Historie van de Oldijk - Ezinge

Deel 27 “De Spaanse griep”

De zomer van 1918 was voorbij; wij hadden weer twee weken vakantie gehad en Ko en ik hadden ons best gedaan met aren lezen. Nu begon het ons geducht te vervelen, vooral omdat de buurkinderen alle dagen speelden en genoten van de vrijheid. Wij moesten ’s morgens al om acht uur beginnen en wij “werkten ”tot zes uur, gezond was het wel. Maar toen we de laatste vrijdag van de vakantie naar oom en tante mochten op Aalsum, was dat een grootse beloning voor al ons ploeteren.
’t Was een prachtige augustusdag. We liepen door de landen, kwamen langs ons geboortehuis, door Oldehove naar Aalsum; ik had mijn grote schoenen aan, dat was wat anders dan die klompen waarin ik tot nu toe gelopen had.
Oom, tante en grootmoe verwachtten ons en oom liet ons alle heerlijkheden zien die wij die dag mochten opeten. Er waren nog rode en witte aalbessen, kruisbessen, grote meelperen, appels in soorten en pruimen.
Dat was luilekkerland met een hoofdletter. We waren de zonnebrand op de klompen nu gauw te boven. Tante had een pan chocola voor ons klaar en we werden volgestopt met ongekende hoog gewaardeerde lekkernijen.
Die dag was te gauw voorbij en laat in de stille avond kwamen we weer thuis. We zongen de lof op oom, tante en grootmoe, die een mandje pruimen meegegeven had.
Vader las ’s avonds het nieuws uit de krant en wij hoorden van de loopgravenoorlog, die nu al vanaf 1914 werd gevoerd van Bazel tot Dixmuiden. Wij hoorden van generaal Foch, van Hindenburg en van de revolutie in Rusland.
Zo kwam 11 november 1918, de wapenstilstand werd getekend in een bos in Frankrijk: “op 11 november om elf uur vielen de laatste schoten”. Toen was er weer vrede. Bijna 10.000.000 mensen waren omgekomen door deze oorlog.


Rotterdamsch Nieuwsblad van 12 november 1918 (Delpher)

En in november al, ging de influenza of de Spaanse griep heersen, een geheimzinnige ziekte die overal kwam; later zei een dokter “het was longpest”, maar toen de ziekte optrad, eerst in Spanje en later in heel Europa, praatte men over de Spaanse griep.
De dokters stonden machteloos en overal in de wereld kwam deze ziekte, alleen op Sint Helena, het verbanningsoord van Napoleon heerste de ziekte niet.

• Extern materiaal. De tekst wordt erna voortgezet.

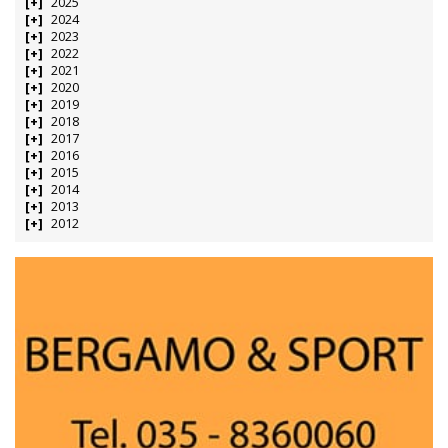
2025
2024
2023
2022
2021
2020
2019
2018
2017
2016
2015
2014
2013
2012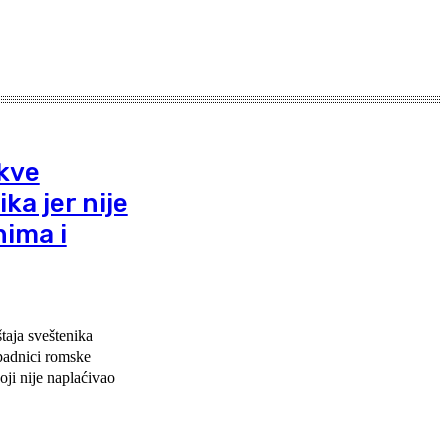
kve
ka jer nije
nima i
taja sveštenika
padnici romske
oji nije naplaćivao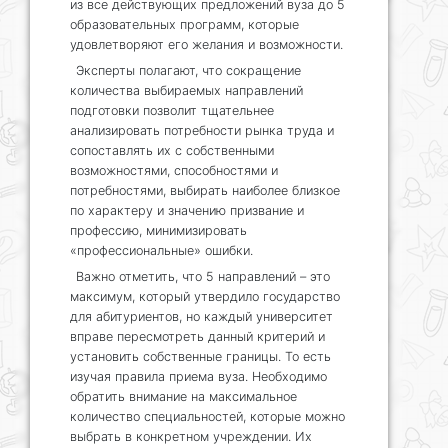
из все действующих предложений вуза до 5
образовательных программ, которые
удовлетворяют его желания и возможности.
Эксперты полагают, что сокращение
количества выбираемых направлений
подготовки позволит тщательнее
анализировать потребности рынка труда и
сопоставлять их с собственными
возможностями, способностями и
потребностями, выбирать наиболее близкое
по характеру и значению призвание и
профессию, минимизировать
«профессиональные» ошибки.
Важно отметить, что 5 направлений – это
максимум, который утвердило государство
для абитуриентов, но каждый университет
вправе пересмотреть данный критерий и
установить собственные границы. То есть
изучая правила приема вуза. Необходимо
обратить внимание на максимальное
количество специальностей, которые можно
выбрать в конкретном учреждении. Их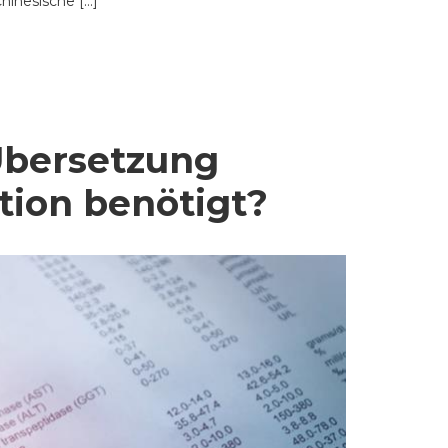
hinesische […]
 Übersetzung
ion benötigt?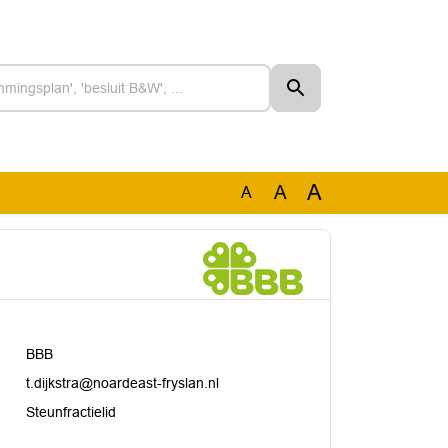
A
A
A
BBB
t.dijkstra@noardeast-fryslan.nl
Steunfractielid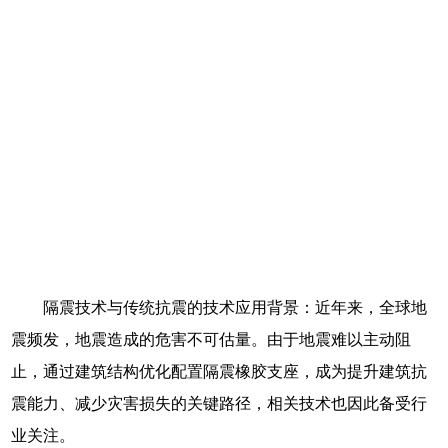
隔震技术与传统抗震的技术应用背景：近年来，全球地
震频发，地震造成的危害不可估量。由于地震难以主动阻
止，通过建筑结构优化配置隔震橡胶支座，成为提升建筑抗
震能力、减少灾害损失的关键路径，相关技术也因此备受行
业关注。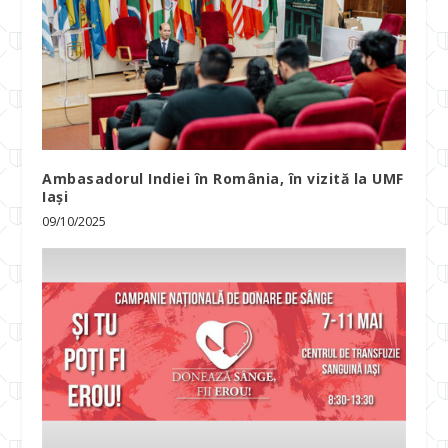
Ambasadorul Indiei în România, în vizită la UMF
Iași
09/10/2025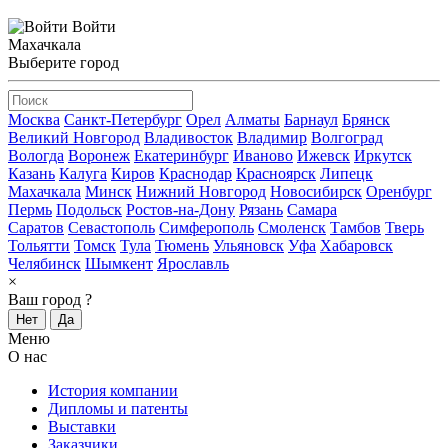
Войти
Махачкала
Выберите город
Москва
Санкт-Петербург
Орел
Алматы
Барнаул
Брянск
Великий Новгород
Владивосток
Владимир
Волгоград
Вологда
Воронеж
Екатеринбург
Иваново
Ижевск
Иркутск
Казань
Калуга
Киров
Краснодар
Красноярск
Липецк
Махачкала
Минск
Нижний Новгород
Новосибирск
Оренбург
Пермь
Подольск
Ростов-на-Дону
Рязань
Самара
Саратов
Севастополь
Симферополь
Смоленск
Тамбов
Тверь
Тольятти
Томск
Тула
Тюмень
Ульяновск
Уфа
Хабаровск
Челябинск
Шымкент
Ярославль
×
Ваш город
?
Нет
Да
Меню
О нас
История компании
Дипломы и патенты
Выставки
Заказчики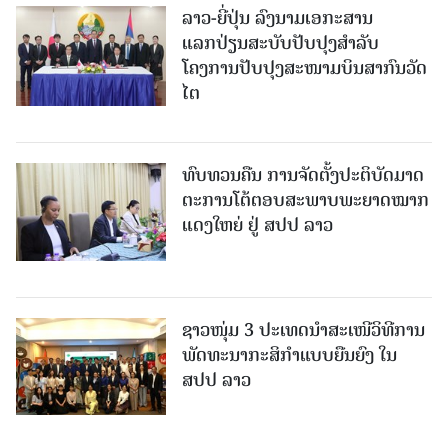
ລາວ-ຍີ່ປຸ່ນ ລົງນາມເອກະສານ
ແລກປ່ຽນສະບັບປັບປຸງສໍາລັບ
ໂຄງການປັບປຸງສະໜາມບິນສາກົນວັດ
ໄຕ
ທົບທວນຄືນ ການຈັດຕັ້ງປະຕິບັດມາດ
ຕະການໂຕ້ຕອບສະພາບພະຍາດໝາກ
ແດງໃຫຍ່ ຢູ່ ສປປ ລາວ
ຊາວໜຸ່ມ 3 ປະເທດນຳສະເໜີວິທີການ
ພັດທະນາກະສິກຳແບບຍືນຍົງ ໃນ
ສປປ ລາວ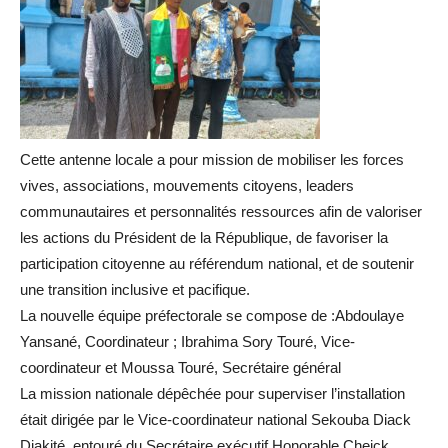
Cette antenne locale a pour mission de mobiliser les forces
vives, associations, mouvements citoyens, leaders
communautaires et personnalités ressources afin de valoriser
les actions du Président de la République, de favoriser la
participation citoyenne au référendum national, et de soutenir
une transition inclusive et pacifique.
La nouvelle équipe préfectorale se compose de :Abdoulaye
Yansané, Coordinateur ; Ibrahima Sory Touré, Vice-
coordinateur et Moussa Touré, Secrétaire général
La mission nationale dépêchée pour superviser l’installation
était dirigée par le Vice-coordinateur national Sekouba Diack
Diakité, entouré du Secrétaire exécutif Honorable Cheick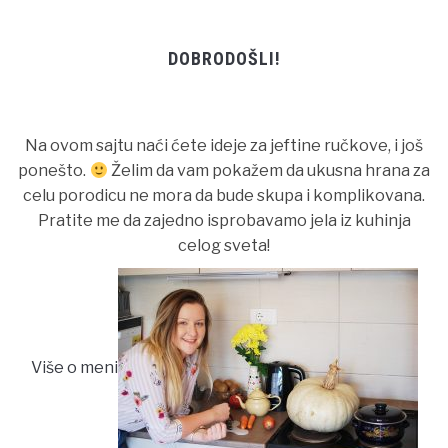
DOBRODOŠLI!
Na ovom sajtu naći ćete ideje za jeftine ručkove, i još
ponešto.
Želim da vam pokažem da ukusna hrana za
celu porodicu ne mora da bude skupa i komplikovana.
Pratite me da zajedno isprobavamo jela iz kuhinja
celog sveta!
Više o meni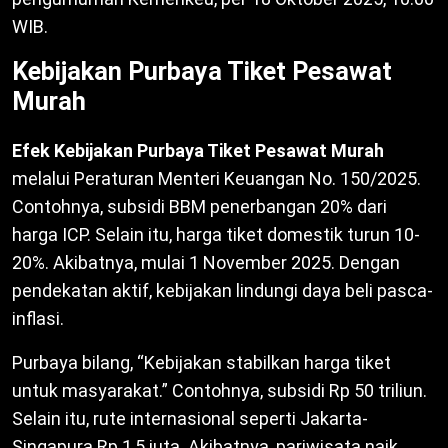
WIB.
Kebijakan Purbaya Tiket Pesawat
Murah
Efek Kebijakan Purbaya Tiket Pesawat Murah
melalui Peraturan Menteri Keuangan No. 150/2025.
Contohnya, subsidi BBM penerbangan 20% dari
harga ICP. Selain itu, harga tiket domestik turun 10-
20%. Akibatnya, mulai 1 November 2025. Dengan
pendekatan aktif, kebijakan lindungi daya beli pasca-
inflasi.
Purbaya bilang, “Kebijakan stabilkan harga tiket
untuk masyarakat.” Contohnya, subsidi Rp 50 triliun.
Selain itu, rute internasional seperti Jakarta-
Singapura Rp 1,5 juta. Akibatnya, pariwisata naik.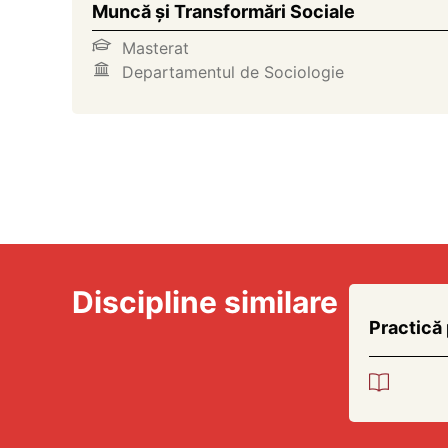
Muncă și Transformări Sociale
Masterat
Departamentul de Sociologie
Discipline similare
Practică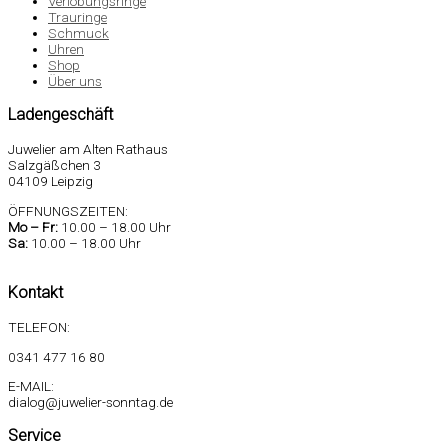
Verlobungsringe
Trauringe
Schmuck
Uhren
Shop
Über uns
Ladengeschäft
Juwelier am Alten Rathaus
Salzgäßchen 3
04109 Leipzig
ÖFFNUNGSZEITEN:
Mo –
Fr:
10.00 – 18.00 Uhr
Sa
:
10.00 – 18.00 Uhr
Kontakt
TELEFON:
0341 477 16 80
E-MAIL:
dialog@juwelier-sonntag.de
Service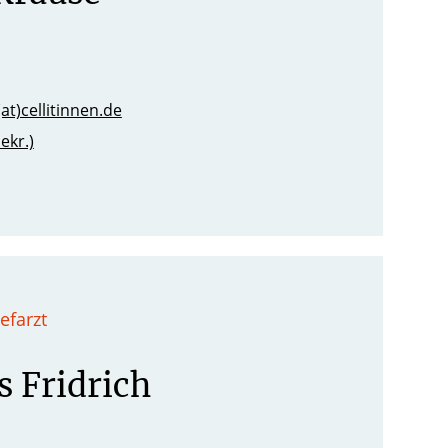
at)cellitinnen.de
ekr.)
efarzt
s Fridrich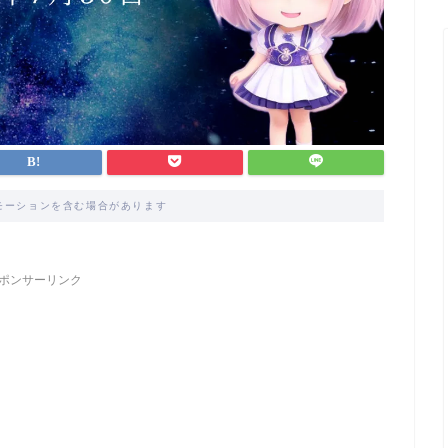
モーションを含む場合があります
ポンサーリンク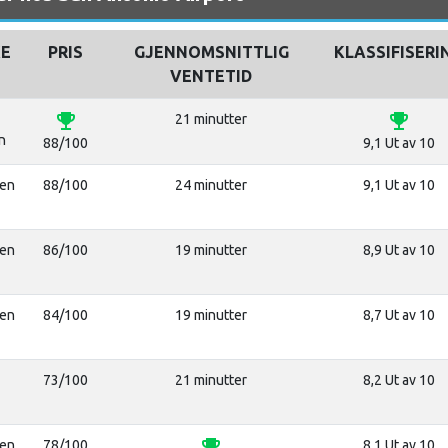
E
PRIS
GJENNOMSNITTLIG
KLASSIFISERI
VENTETID
emoji_events
emoji_events
21 minutter
n
88/100
9,1 Ut av 10
len
88/100
24 minutter
9,1 Ut av 10
len
86/100
19 minutter
8,9 Ut av 10
len
84/100
19 minutter
8,7 Ut av 10
73/100
21 minutter
8,2 Ut av 10
emoji_events
len
78/100
8,1 Ut av 10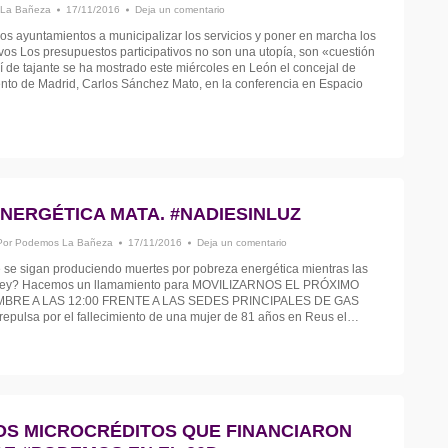
La Bañeza
17/11/2016
Deja un comentario
los ayuntamientos a municipalizar los servicios y poner en marcha los
ivos Los presupuestos participativos no son una utopía, son «cuestión
sí de tajante se ha mostrado este miércoles en León el concejal de
nto de Madrid, Carlos Sánchez Mato, en la conferencia en Espacio
NERGÉTICA MATA. #NADIESINLUZ
Por
Podemos La Bañeza
17/11/2016
Deja un comentario
 se sigan produciendo muertes por pobreza energética mientras las
la ley? Hacemos un llamamiento para MOVILIZARNOS EL PRÓXIMO
BRE A LAS 12:00 FRENTE A LAS SEDES PRINCIPALES DE GAS
ulsa por el fallecimiento de una mujer de 81 años en Reus el…
OS MICROCRÉDITOS QUE FINANCIARON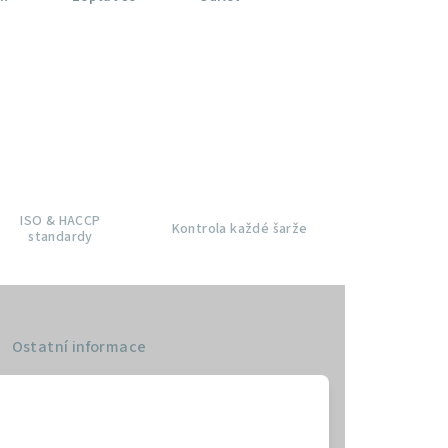
ISO & HACCP
Kontrola každé šarže
standardy
Ostatní informace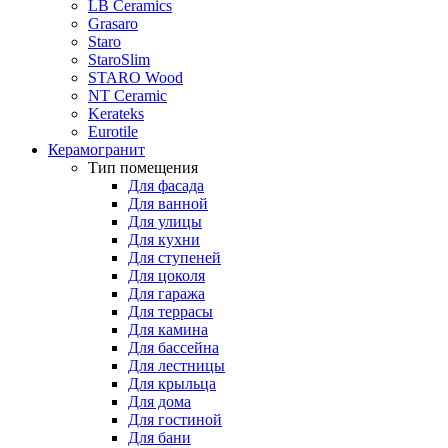
LB Ceramics
Grasaro
Staro
StaroSlim
STARO Wood
NT Ceramic
Kerateks
Eurotile
Керамогранит
Тип помещения
Для фасада
Для ванной
Для улицы
Для кухни
Для ступеней
Для цоколя
Для гаража
Для террасы
Для камина
Для бассейна
Для лестницы
Для крыльца
Для дома
Для гостиной
Для бани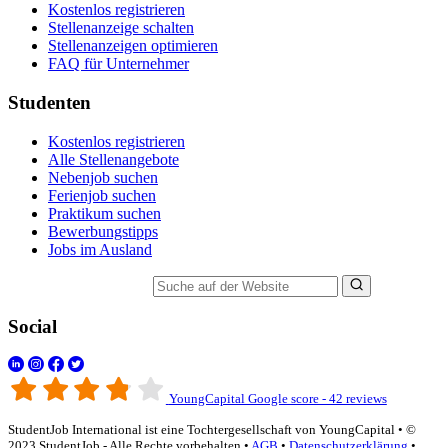
Kostenlos registrieren
Stellenanzeige schalten
Stellenanzeigen optimieren
FAQ für Unternehmer
Studenten
Kostenlos registrieren
Alle Stellenangebote
Nebenjob suchen
Ferienjob suchen
Praktikum suchen
Bewerbungstipps
Jobs im Ausland
Suche auf der Website
Social
YoungCapital Google score - 42 reviews
StudentJob International ist eine Tochtergesellschaft von YoungCapital • ©
2023 StudentJob - Alle Rechte vorbehalten •
AGB
•
Datenschutzerklärung
•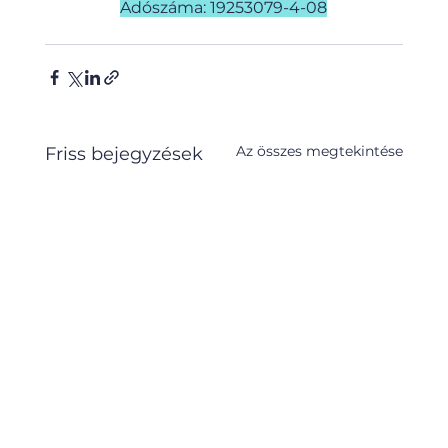
Adószáma: 19253079-4-08
Az összes megtekintése
Friss bejegyzések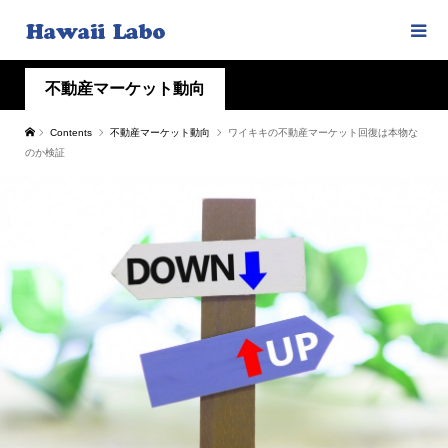
不動産マーケット動向
Contents
不動産マーケット動向
ワイキキの不動産マーケット回復は本物な
のか検証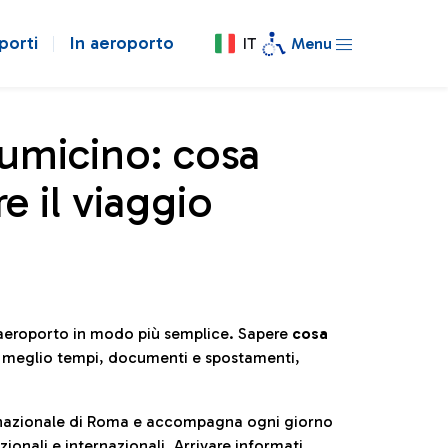
porti
In aeroporto
IT
Menu
iumicino: cosa
e il viaggio
l’aeroporto in modo più semplice. Sapere
cosa
e meglio tempi, documenti e spostamenti,
ternazionale di Roma e accompagna ogni giorno
ionali e internazionali. Arrivare informati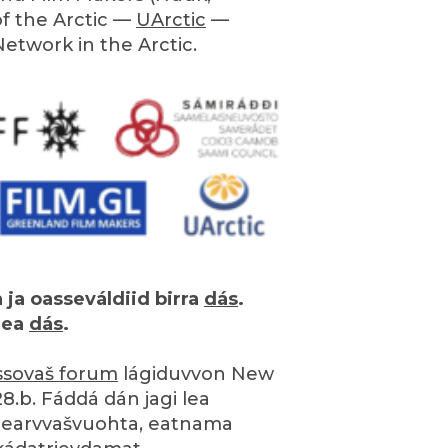
of the Arctic —
UArctic
—
etwork in the Arctic.
ja oasseváldiid birra
dás
.
lea
dás
.
ssovaš forum
lágiduvvon New
.b. Fáddá dán jagi lea
dearvvašvuohta, eatnama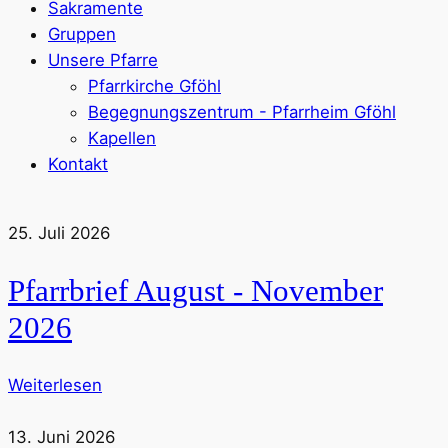
Sakramente
Gruppen
Unsere Pfarre
Pfarrkirche Gföhl
Begegnungszentrum - Pfarrheim Gföhl
Kapellen
Kontakt
25. Juli 2026
Pfarrbrief August - November
2026
Weiterlesen
13. Juni 2026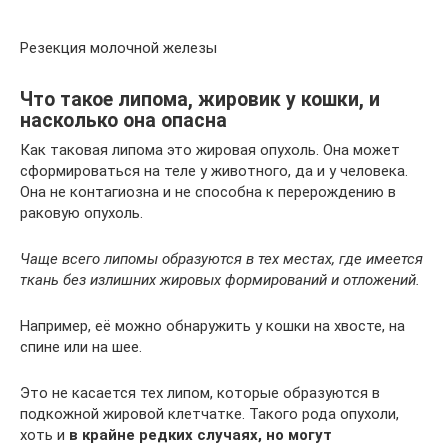
Резекция молочной железы
Что такое липома, жировик у кошки, и
насколько она опасна
Как таковая липома это жировая опухоль. Она может
сформироваться на теле у животного, да и у человека.
Она не контагиозна и не способна к перерождению в
раковую опухоль.
Чаще всего липомы образуются в тех местах, где имеется
ткань без излишних жировых формирований и отложений.
Например, её можно обнаружить у кошки на хвосте, на
спине или на шее.
Это не касается тех липом, которые образуются в
подкожной жировой клетчатке. Такого рода опухоли,
хоть и
в крайне редких случаях, но могут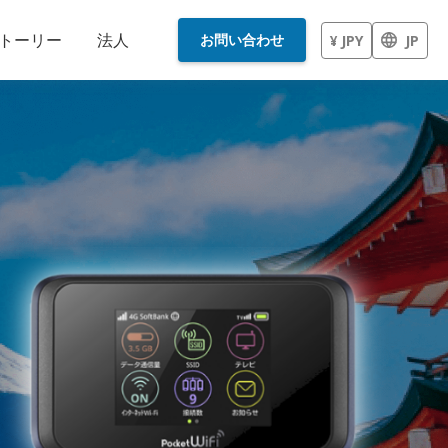
トーリー
法人
お問い合わせ
¥ JPY
JP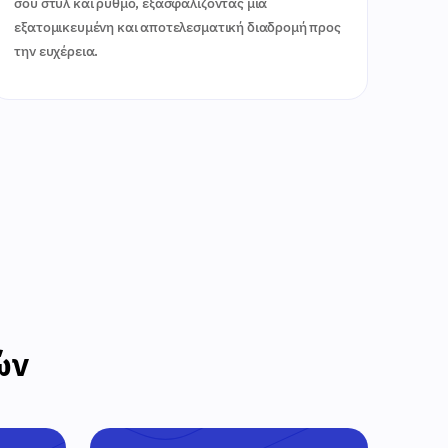
σου στυλ και ρυθμό, εξασφαλίζοντας μια
εξατομικευμένη και αποτελεσματική διαδρομή προς
την ευχέρεια.
ών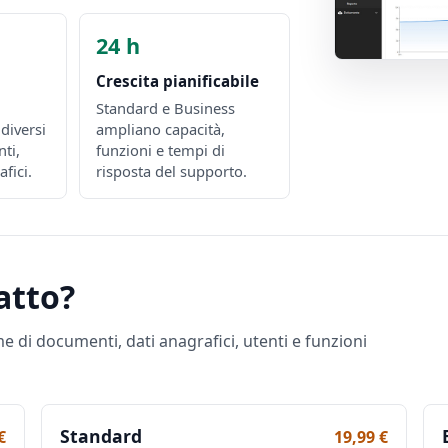
24 h
Crescita pianificabile
Standard e Business
diversi
ampliano capacità,
ti,
funzioni e tempi di
afici.
risposta del supporto.
atto?
e di documenti, dati anagrafici, utenti e funzioni
Standard
€
19,99 €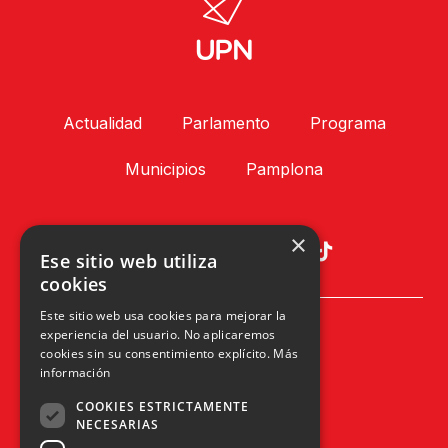
Actualidad
Parlamento
Programa
Municipios
Pamplona
×
Ese sitio web utiliza
cookies
Este sitio web usa cookies para mejorar la
Plaza Príncipe de Viana, 1, 4º
experiencia del usuario. No aplicaremos
31002 Pamplona, Navarra
cookies sin su consentimiento explícito.
Más
info@upn.org · 948 223 402
información
COOKIES ESTRICTAMENTE
NECESARIAS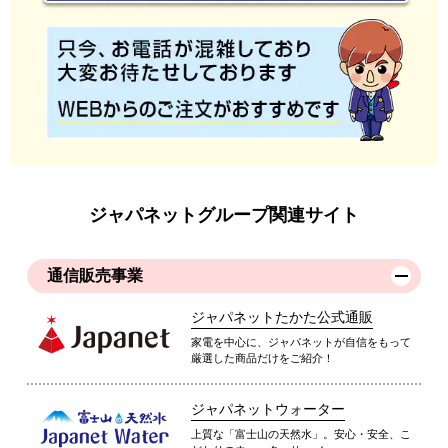
ジャパネットグループ関連サイト
通信販売事業
ジャパネットたかた公式通販
家電を中心に、ジャパネットが自信をもって
厳選した商品だけをご紹介！
ジャパネットウォーター
上質な「富士山の天然水」。安心・安全、こ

Later becijferde men het aantal doden, slachtoffers op 20.000.000.
Vooral jonge mensen van 20 tot 35 jaar stierven; het begon met koude rillingen, dan kwam de koorts tot 40 graden en als er longontsteking bij kwam was het bijna altijd dodelijk.
In Amsterdam en Groningen werden de scholen gesloten, wij gingen gewoon naar school en in mijn klas (klas 5) was op een keer de helft thuis.
Op een zaterdagmorgen kwam Hielko Rozema bij ons om de bestelling op te halen; hij was veel stiller dan anders en maakte helemaal geen grapjes tegen ons. Moeder vroeg hem: “Scheelt er wat aan Hielko?” “’k Voel me niks lekker, ik ga maar gauw naar huis”. Toen reed Hielko, met mij op de bagagedrager, van de dijk naar de weg, daar liet hij me afstappen.
“Morgen zal ik wel niet in de kerk komen, Bertje. Ik ga straks gauw onder de wol”.
Dat was ons laatste gesprek. Hielko, die vriend van me, die ik al wel zes jaar kende, die altijd wat leuks tegen ons zei. Hielko van de notarisappels van Sint Martinus; in de kerk zagen we hem altijd zitten. Hij zwaaide altijd tegen mij, ook als hij voorbij de school fietste en wij op het plein speelden.
Die zondag was hij niet in de kerk, de volgende dinsdag stierf hij en op zaterdag, een week na het bezoek, werd hij begraven op ’t kerkhof van Saaksum.
Hielko was 23 of 24 jaar, hij was één van die jonge mensen die toen bij tientallen stierven.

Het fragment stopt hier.